10-year-old me was obsessed with space. Sure, the obsession came on quickly and faded, as most childhood obsessions do. But unlike my dinosaur faze, Steven Spielberg had nothing to do with it. It’s the unboundedness. When you’re a kid, you sometimes feel a bit fenced in. “Don’t do this, can’t do that.” There are rules to your life. And yet, you have this instinctual urge to discover, to reach beyond what’s been given. 10-year-old Anthony would sometimes come home and visit NASA’s website to see if there were any new moons discovered orbiting Jupiter. 10-year-old Anthony is the reason Adult Anthony still looks up and marvels when there’s a clear sky at night. Nerdy? Sure, I’ll cop to that, and 10-year-old me would have too. But I’m betting I have that in common with the 10-year-old versions of Astronaut Doug and Astronaut Bob. I bet they too spent many nights looking up and wondering what the future might be like, what they might do to make that future real.

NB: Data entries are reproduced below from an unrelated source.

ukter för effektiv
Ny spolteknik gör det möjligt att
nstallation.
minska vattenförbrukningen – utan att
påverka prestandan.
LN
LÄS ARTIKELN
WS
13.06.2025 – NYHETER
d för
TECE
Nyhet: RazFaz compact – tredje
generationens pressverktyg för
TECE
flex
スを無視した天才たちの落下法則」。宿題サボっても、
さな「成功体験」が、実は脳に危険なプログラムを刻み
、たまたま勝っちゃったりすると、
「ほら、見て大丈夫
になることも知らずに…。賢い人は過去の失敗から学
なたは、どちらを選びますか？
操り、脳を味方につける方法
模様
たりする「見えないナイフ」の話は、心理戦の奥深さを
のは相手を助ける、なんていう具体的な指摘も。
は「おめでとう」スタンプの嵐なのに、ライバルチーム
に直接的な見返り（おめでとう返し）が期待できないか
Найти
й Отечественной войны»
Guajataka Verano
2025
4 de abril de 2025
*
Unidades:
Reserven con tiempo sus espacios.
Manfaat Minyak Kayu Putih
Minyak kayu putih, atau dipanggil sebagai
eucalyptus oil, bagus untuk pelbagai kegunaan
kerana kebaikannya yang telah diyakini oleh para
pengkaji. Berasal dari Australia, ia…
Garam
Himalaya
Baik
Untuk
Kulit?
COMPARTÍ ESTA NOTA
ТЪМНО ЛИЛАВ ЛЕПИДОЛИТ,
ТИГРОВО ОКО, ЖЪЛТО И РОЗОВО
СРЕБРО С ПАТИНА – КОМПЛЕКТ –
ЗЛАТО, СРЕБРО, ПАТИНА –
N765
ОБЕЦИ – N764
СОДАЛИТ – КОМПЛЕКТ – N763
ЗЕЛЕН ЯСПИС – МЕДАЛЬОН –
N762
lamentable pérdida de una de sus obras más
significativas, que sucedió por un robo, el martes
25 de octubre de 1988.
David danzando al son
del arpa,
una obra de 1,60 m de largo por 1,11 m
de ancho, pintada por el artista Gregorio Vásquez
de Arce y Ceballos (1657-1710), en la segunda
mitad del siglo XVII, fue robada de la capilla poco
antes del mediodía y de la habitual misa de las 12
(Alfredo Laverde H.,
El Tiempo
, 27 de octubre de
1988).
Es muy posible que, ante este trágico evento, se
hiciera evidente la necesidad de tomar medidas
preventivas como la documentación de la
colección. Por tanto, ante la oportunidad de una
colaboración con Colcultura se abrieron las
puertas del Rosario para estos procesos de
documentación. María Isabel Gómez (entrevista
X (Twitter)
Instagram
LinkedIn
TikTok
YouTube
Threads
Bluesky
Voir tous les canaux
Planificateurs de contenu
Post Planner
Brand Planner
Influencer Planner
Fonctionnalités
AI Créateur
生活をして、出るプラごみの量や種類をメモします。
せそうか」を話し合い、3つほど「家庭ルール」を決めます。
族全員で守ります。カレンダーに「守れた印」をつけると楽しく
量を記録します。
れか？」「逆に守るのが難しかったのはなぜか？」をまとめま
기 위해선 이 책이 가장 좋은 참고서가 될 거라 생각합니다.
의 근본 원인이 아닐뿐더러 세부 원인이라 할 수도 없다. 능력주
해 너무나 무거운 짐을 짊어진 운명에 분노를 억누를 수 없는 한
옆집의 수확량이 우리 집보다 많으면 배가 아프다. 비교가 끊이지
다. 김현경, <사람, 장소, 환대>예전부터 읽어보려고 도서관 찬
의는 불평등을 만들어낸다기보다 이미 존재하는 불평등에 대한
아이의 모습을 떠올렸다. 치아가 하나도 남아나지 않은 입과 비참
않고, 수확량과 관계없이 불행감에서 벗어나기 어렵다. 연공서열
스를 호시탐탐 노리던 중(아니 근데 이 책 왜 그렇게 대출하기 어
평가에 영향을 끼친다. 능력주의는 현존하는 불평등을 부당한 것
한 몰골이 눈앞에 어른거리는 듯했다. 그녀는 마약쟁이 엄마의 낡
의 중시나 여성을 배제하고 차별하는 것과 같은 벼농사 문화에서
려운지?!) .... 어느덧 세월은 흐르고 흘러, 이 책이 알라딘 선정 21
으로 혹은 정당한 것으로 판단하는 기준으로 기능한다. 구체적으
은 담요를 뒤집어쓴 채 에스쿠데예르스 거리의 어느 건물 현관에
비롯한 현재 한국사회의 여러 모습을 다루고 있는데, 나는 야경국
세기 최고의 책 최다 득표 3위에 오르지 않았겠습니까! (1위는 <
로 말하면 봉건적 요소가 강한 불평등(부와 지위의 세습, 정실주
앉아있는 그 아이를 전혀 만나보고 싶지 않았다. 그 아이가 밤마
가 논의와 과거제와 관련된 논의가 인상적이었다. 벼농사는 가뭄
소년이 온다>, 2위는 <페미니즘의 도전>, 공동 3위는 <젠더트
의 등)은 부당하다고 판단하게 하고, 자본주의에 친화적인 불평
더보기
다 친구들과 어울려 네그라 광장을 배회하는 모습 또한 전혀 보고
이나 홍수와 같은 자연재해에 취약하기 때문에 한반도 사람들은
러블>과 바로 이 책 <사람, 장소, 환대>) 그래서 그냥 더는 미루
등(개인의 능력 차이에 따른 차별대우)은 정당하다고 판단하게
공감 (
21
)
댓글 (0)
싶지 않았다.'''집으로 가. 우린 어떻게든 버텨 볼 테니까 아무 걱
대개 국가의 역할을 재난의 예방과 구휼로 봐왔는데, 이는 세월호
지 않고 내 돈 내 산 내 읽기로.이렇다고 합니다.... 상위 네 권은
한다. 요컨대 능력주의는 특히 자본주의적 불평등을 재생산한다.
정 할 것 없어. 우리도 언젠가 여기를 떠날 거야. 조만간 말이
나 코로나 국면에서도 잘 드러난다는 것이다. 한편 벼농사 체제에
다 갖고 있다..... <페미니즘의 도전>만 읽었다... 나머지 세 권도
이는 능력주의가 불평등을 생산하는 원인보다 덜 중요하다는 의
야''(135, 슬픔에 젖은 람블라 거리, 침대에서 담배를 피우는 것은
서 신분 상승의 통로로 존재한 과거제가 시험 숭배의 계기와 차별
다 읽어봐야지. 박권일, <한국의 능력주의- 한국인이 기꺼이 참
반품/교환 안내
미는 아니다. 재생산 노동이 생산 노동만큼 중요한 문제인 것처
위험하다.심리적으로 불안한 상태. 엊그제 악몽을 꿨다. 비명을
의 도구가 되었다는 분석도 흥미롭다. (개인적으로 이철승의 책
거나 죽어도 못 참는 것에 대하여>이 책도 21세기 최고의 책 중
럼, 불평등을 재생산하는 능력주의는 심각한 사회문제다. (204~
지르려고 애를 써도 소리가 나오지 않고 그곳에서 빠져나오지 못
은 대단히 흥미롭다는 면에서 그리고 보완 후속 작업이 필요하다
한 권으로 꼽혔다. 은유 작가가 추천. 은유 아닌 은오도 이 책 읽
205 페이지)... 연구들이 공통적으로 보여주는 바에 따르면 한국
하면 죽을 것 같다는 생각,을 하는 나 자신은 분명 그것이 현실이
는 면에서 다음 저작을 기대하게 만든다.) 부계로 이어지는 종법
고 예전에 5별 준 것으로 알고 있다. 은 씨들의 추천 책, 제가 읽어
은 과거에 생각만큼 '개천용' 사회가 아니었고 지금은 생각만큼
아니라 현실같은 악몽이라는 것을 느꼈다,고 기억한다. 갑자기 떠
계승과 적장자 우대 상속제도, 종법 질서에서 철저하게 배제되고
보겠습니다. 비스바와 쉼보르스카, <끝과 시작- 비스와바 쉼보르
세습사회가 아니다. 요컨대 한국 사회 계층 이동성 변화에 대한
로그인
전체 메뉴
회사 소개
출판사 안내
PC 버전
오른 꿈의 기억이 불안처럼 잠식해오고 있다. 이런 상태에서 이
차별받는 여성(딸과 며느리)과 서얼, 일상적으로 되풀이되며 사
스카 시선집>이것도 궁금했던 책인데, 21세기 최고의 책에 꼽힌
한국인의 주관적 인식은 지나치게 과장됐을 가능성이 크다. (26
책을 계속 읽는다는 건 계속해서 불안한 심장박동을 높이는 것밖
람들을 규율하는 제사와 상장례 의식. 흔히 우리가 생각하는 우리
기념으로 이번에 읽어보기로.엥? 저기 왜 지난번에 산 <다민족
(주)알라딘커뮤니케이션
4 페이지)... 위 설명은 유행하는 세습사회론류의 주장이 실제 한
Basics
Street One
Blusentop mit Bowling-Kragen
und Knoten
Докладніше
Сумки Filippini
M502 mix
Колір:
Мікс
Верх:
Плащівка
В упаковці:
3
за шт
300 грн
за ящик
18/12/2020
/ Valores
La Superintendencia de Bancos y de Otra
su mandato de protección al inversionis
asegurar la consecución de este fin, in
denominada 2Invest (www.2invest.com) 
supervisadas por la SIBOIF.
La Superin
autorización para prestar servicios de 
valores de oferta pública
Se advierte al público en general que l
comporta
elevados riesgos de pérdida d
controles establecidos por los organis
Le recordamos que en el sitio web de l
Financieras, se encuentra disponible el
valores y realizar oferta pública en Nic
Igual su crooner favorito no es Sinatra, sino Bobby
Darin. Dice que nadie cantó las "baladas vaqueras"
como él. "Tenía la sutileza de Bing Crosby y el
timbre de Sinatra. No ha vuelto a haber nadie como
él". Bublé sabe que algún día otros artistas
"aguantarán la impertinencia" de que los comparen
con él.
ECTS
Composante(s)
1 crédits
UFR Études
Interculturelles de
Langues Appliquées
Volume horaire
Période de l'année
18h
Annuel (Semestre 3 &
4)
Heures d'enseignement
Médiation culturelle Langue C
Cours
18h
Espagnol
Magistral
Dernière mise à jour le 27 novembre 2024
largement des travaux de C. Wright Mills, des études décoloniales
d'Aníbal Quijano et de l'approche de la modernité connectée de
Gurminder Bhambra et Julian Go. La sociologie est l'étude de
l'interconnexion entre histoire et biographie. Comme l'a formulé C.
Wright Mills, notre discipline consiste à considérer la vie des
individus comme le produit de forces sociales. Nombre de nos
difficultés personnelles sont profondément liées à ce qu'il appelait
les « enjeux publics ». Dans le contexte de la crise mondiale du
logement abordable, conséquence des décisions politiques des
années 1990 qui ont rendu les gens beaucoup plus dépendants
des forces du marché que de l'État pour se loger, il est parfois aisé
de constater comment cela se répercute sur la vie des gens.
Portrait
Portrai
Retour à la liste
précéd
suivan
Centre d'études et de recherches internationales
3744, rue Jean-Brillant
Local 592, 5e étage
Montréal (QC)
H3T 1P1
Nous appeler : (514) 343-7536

When troubling things are happening, I find it comforting to tap into my 10-year-old self. You might find it comforting too. 10-year-olds tend to be optimists, especially when compared to their adult versions. It doesn’t mean you still have to believe what you did when you were 10; growth is healthy. But I believe that the world might just be a better place if everybody tried to do things our 10-year-old selves would be proud of. Bob and Doug sure did.
NASA has plans to reach the moon again within the next few years, but Mars missions are the goal. My 10-year-old self doesn’t wonder, but Adult Anthony sometimes thinks, “Why Mars?” Why not Earth? Why not fix the problems we have here before venturing out into the unknown elsewhere?
I’ll leave it to Dr. Zubrin to explain: https://www.youtube.com/watch?v=1S6k2LBJhac
“...if you have it in your power to do something great and important, you should.”
That’s all any 10-year-old needs to hear.